→ Your assignment:
In the material below, the lines containing the word "Left" are required; copy each of them.

### Material supplied ###

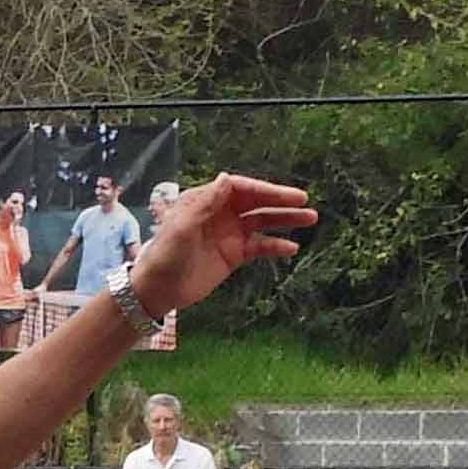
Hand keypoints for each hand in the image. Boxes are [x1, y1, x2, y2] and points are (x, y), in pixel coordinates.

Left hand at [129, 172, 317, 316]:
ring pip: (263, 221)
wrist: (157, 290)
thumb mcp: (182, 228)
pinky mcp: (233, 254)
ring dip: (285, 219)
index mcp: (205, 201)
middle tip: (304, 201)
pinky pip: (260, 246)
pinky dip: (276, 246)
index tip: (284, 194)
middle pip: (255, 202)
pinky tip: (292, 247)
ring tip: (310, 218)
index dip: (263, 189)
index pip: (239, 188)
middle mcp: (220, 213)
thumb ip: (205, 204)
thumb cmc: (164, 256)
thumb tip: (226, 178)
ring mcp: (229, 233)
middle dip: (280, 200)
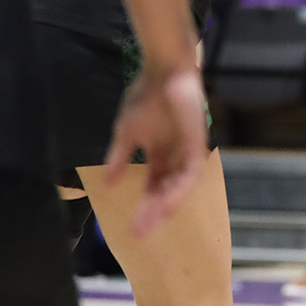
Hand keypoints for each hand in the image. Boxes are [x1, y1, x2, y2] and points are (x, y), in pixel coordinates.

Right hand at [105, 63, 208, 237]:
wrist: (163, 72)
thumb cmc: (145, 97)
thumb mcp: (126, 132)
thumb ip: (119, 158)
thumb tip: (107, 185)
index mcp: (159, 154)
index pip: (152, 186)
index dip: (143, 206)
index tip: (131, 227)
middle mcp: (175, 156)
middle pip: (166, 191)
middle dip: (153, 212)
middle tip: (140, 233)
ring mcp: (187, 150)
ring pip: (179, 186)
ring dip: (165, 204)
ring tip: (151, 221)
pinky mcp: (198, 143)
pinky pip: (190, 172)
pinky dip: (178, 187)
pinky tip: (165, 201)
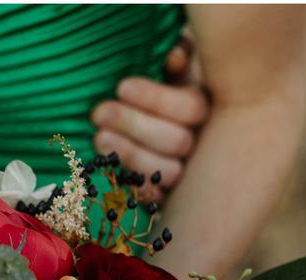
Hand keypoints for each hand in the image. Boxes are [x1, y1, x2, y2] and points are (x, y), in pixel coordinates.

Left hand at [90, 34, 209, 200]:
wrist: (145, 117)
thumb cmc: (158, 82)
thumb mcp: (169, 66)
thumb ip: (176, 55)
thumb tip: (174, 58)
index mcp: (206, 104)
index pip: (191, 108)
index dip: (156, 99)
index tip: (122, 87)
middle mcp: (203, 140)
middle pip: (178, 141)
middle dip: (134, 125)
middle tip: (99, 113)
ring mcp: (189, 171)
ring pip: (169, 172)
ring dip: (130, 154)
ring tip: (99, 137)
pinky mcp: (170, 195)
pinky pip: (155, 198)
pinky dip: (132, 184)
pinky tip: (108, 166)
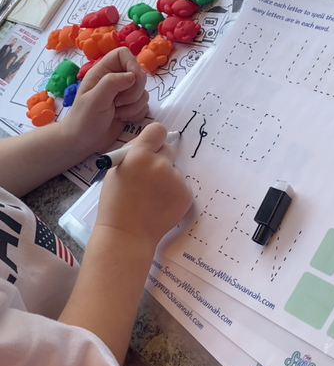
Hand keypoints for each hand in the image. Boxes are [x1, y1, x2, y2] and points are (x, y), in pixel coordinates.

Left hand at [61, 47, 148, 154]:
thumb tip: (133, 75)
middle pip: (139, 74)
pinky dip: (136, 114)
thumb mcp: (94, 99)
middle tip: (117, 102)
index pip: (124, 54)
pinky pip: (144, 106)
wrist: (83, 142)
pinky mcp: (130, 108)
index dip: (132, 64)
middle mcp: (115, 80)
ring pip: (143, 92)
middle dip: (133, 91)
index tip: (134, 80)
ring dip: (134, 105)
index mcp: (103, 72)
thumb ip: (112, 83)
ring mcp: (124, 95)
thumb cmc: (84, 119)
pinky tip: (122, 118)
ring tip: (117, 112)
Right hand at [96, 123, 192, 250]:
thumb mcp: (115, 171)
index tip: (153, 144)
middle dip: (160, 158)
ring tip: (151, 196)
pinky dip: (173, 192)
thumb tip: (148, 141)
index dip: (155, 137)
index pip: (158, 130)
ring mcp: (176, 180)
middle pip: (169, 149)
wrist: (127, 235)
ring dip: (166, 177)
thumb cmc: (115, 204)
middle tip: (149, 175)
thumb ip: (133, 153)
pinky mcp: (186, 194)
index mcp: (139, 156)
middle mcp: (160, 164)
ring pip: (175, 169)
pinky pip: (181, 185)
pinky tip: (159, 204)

###

→ Answer to the exercise:
Left hand at [129, 172, 317, 316]:
Left hand at [90, 34, 209, 200]:
Left hand at [61, 47, 148, 154]:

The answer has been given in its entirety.